▶ **Description of the task**
When the string "LIST" occurs in a line of the records, show that line.

-- Data for the task follows --

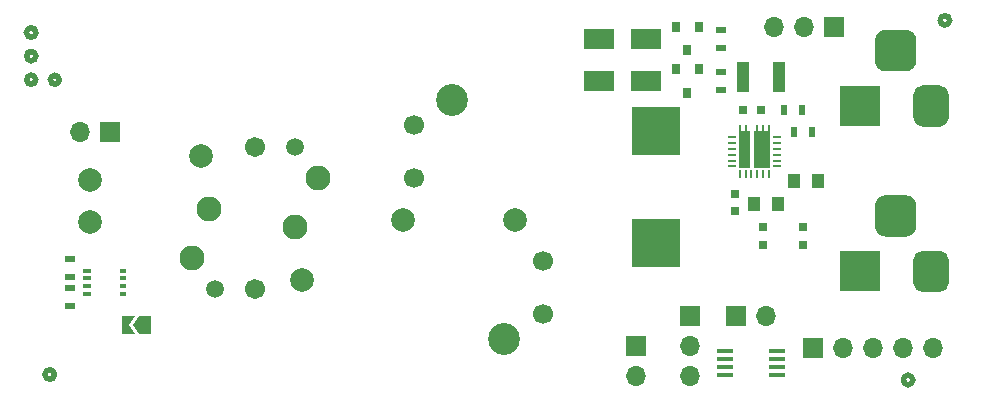
<source format=gts>
G04 #@! TF.GenerationSoftware,KiCad,Pcbnew,(5.1.6-0-10_14)*
G04 #@! TF.CreationDate,2021-11-10T21:38:56+09:00*
G04 #@! TF.ProjectId,peltier+relay,70656c74-6965-4722-9b72-656c61792e6b,rev?*
G04 #@! TF.SameCoordinates,Original*
G04 #@! TF.FileFunction,Soldermask,Top*
G04 #@! TF.FilePolarity,Negative*
%FSLAX46Y46*%
G04 Gerber Fmt 4.6, Leading zero omitted, Abs format (unit mm)*
G04 Created by KiCad (PCBNEW (5.1.6-0-10_14)) date 2021-11-10 21:38:56*
%MOMM*%
%LPD*%
G01*
G04 APERTURE LIST*
%ADD10C,0.475000*%
%ADD11C,0.100000*%
%ADD12O,1.700000X1.700000*%
%ADD13R,1.700000X1.700000*%
%ADD14R,2.500000X1.800000*%
%ADD15C,2.000000*%
%ADD16R,3.500000X3.500000*%
%ADD17C,2.700000*%
%ADD18C,1.700000*%
%ADD19C,2.108200*%
%ADD20C,2.006600*%
%ADD21C,1.701800*%
%ADD22C,1.498600*%
%ADD23R,4.100000X4.100000*%
%ADD24R,0.700000X0.420000*%
%ADD25R,0.540000X0.420000*%
%ADD26R,0.800000X0.900000*%
%ADD27R,1.450000X0.450000*%
%ADD28R,1.450000X0.400000*%
%ADD29R,1.000000X1.250000*%
%ADD30R,0.750000X0.800000*%
%ADD31R,0.800000X0.750000*%
%ADD32R,1.000000X2.500000*%
%ADD33R,0.900000X0.500000*%
%ADD34R,0.500000X0.900000*%
%ADD35R,0.650000X0.250000*%
%ADD36R,0.250000X0.650000*%
G04 APERTURE END LIST*
D10*
X102185000Y-87770000D02*
G75*
G03*
X102185000Y-87770000I-375000J0D01*
G01*
X100193333Y-87770000D02*
G75*
G03*
X100193333Y-87770000I-383333J0D01*
G01*
X100201667Y-85770000D02*
G75*
G03*
X100201667Y-85770000I-391667J0D01*
G01*
X100210000Y-83770000D02*
G75*
G03*
X100210000Y-83770000I-400000J0D01*
G01*
X101780000Y-112730000D02*
G75*
G03*
X101780000Y-112730000I-400000J0D01*
G01*
X174450000Y-113190000D02*
G75*
G03*
X174450000Y-113190000I-400000J0D01*
G01*
X177570000Y-82740000D02*
G75*
G03*
X177570000Y-82740000I-400000J0D01*
G01*
D11*
G36*
X161030000Y-92140000D02*
G01*
X162370000Y-92140000D01*
X162370000Y-95240000D01*
X161030000Y-95240000D01*
X161030000Y-92140000D01*
G37*
G36*
X159740000Y-92140000D02*
G01*
X160650000Y-92140000D01*
X160650000Y-95240000D01*
X159740000Y-95240000D01*
X159740000Y-92140000D01*
G37*
D12*
X176160000Y-110500000D03*
X173620000Y-110500000D03*
X171080000Y-110500000D03*
X168540000Y-110500000D03*
D13*
X166000000Y-110500000D03*
D14*
X151860000Y-87890000D03*
X147860000Y-87890000D03*
X151860000Y-84290000D03*
X147860000Y-84290000D03*
D15*
X104750000Y-99770000D03*
X104750000Y-96270000D03*
D12*
X162050000Y-107810000D03*
D13*
X159510000Y-107810000D03*
D12*
X155560000Y-112890000D03*
X155560000Y-110350000D03*
D13*
X155560000Y-107810000D03*
D16*
X170000000Y-104000000D03*
G36*
G01*
X177500000Y-103000000D02*
X177500000Y-105000000D01*
G75*
G02*
X176750000Y-105750000I-750000J0D01*
G01*
X175250000Y-105750000D01*
G75*
G02*
X174500000Y-105000000I0J750000D01*
G01*
X174500000Y-103000000D01*
G75*
G02*
X175250000Y-102250000I750000J0D01*
G01*
X176750000Y-102250000D01*
G75*
G02*
X177500000Y-103000000I0J-750000D01*
G01*
G37*
G36*
G01*
X174750000Y-98425000D02*
X174750000Y-100175000D01*
G75*
G02*
X173875000Y-101050000I-875000J0D01*
G01*
X172125000Y-101050000D01*
G75*
G02*
X171250000Y-100175000I0J875000D01*
G01*
X171250000Y-98425000D01*
G75*
G02*
X172125000Y-97550000I875000J0D01*
G01*
X173875000Y-97550000D01*
G75*
G02*
X174750000Y-98425000I0J-875000D01*
G01*
G37*
G36*
G01*
X174750000Y-84425000D02*
X174750000Y-86175000D01*
G75*
G02*
X173875000Y-87050000I-875000J0D01*
G01*
X172125000Y-87050000D01*
G75*
G02*
X171250000Y-86175000I0J875000D01*
G01*
X171250000Y-84425000D01*
G75*
G02*
X172125000Y-83550000I875000J0D01*
G01*
X173875000Y-83550000D01*
G75*
G02*
X174750000Y-84425000I0J-875000D01*
G01*
G37*
G36*
G01*
X177500000Y-89000000D02*
X177500000Y-91000000D01*
G75*
G02*
X176750000Y-91750000I-750000J0D01*
G01*
X175250000Y-91750000D01*
G75*
G02*
X174500000Y-91000000I0J750000D01*
G01*
X174500000Y-89000000D01*
G75*
G02*
X175250000Y-88250000I750000J0D01*
G01*
X176750000Y-88250000D01*
G75*
G02*
X177500000Y-89000000I0J-750000D01*
G01*
G37*
X170000000Y-90000000D03*
D17*
X139880000Y-109710000D03*
D18*
X143130000Y-107610000D03*
X143130000Y-103110000D03*
D15*
X140780000Y-99610000D03*
D17*
X135480000Y-89510000D03*
D18*
X132230000Y-91610000D03*
X132230000Y-96110000D03*
D15*
X131280000Y-99610000D03*
D19*
X114830000Y-98720000D03*
D20*
X114230000Y-94220000D03*
D21*
X118780000Y-93420000D03*
D22*
X122180000Y-93420000D03*
D19*
X124130000Y-96070000D03*
X122130000Y-100220000D03*
D20*
X122730000Y-104720000D03*
D21*
X118780000Y-105520000D03*
D22*
X115380000Y-105520000D03*
D19*
X113430000Y-102870000D03*
D23*
X152670000Y-92070000D03*
X152670000Y-101570000D03*
D24*
X104520000Y-103945000D03*
X104520000Y-104595000D03*
X104520000Y-105245000D03*
X104520000Y-105895000D03*
D25*
X107600000Y-105895000D03*
X107600000Y-105245000D03*
X107600000Y-104595000D03*
X107600000Y-103945000D03*
D26*
X156320000Y-86890000D03*
X154420000Y-86890000D03*
X155370000Y-88890000D03*
X155370000Y-85290000D03*
X154420000Y-83290000D03*
X156320000Y-83290000D03*
D27*
X158540000Y-112740000D03*
D28*
X158540000Y-112065000D03*
X158540000Y-111415000D03*
D27*
X158540000Y-110740000D03*
X162940000Y-110740000D03*
D28*
X162940000Y-111415000D03*
X162940000Y-112065000D03*
D27*
X162940000Y-112740000D03*
D12*
X151000000Y-112890000D03*
D13*
X151000000Y-110350000D03*
D12*
X162690010Y-83330008D03*
X165230010Y-83330008D03*
D13*
X167770010Y-83330008D03*
D29*
X163050000Y-98300000D03*
X161050000Y-98300000D03*
X164400000Y-96300000D03*
X166400000Y-96300000D03*
D30*
X159390000Y-98910000D03*
X159390000Y-97410000D03*
D31*
X160090000Y-90360000D03*
X161590000Y-90360000D03*
D32*
X160090000Y-87510000D03*
X163090000Y-87510000D03*
D33*
X103130000Y-106890000D03*
X103130000Y-105390000D03*
D34*
X165090000Y-90310000D03*
X163590000Y-90310000D03*
X164400000Y-92150000D03*
X165900000Y-92150000D03*
D33*
X158240000Y-88640000D03*
X158240000Y-87140000D03*
X103130000Y-104440000D03*
X103130000Y-102940000D03*
X158240000Y-85040000D03*
X158240000Y-83540000D03*
D12*
X103940000Y-92160000D03*
D13*
X106480000Y-92160000D03*
D30*
X161790000Y-100250000D03*
X161790000Y-101750000D03*
X165165001Y-101750000D03*
X165165001Y-100250000D03*
D11*
G36*
X107465000Y-107800000D02*
G01*
X108615000Y-107800000D01*
X108115000Y-108550000D01*
X108615000Y-109300000D01*
X107465000Y-109300000D01*
X107465000Y-107800000D01*
G37*
G36*
X108415000Y-108550000D02*
G01*
X108915000Y-107800000D01*
X109915000Y-107800000D01*
X109915000Y-109300000D01*
X108915000Y-109300000D01*
X108415000Y-108550000D01*
G37*
D35*
X162960000Y-95110000D03*
X162960000Y-94610000D03*
X162960000Y-94110000D03*
X162960000Y-93610000D03*
X162960000Y-93110000D03*
X162960000Y-92610000D03*
D36*
X162290000Y-91940000D03*
X161790000Y-91940000D03*
X161290000Y-91940000D03*
X160290000Y-91940000D03*
X159790000Y-91940000D03*
D35*
X159120000Y-92610000D03*
X159120000Y-93110000D03*
X159120000Y-93610000D03*
X159120000Y-94110000D03*
X159120000Y-94610000D03*
X159120000Y-95110000D03*
D36*
X159790000Y-95780000D03*
X160290000Y-95780000D03*
X160790000Y-95780000D03*
X161290000Y-95780000D03*
X161790000Y-95780000D03*
X162290000Y-95780000D03*
M02*

</source>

-- Data for the task concluded --

▶ **Solution**
G04 APERTURE LIST*
G04 APERTURE END LIST*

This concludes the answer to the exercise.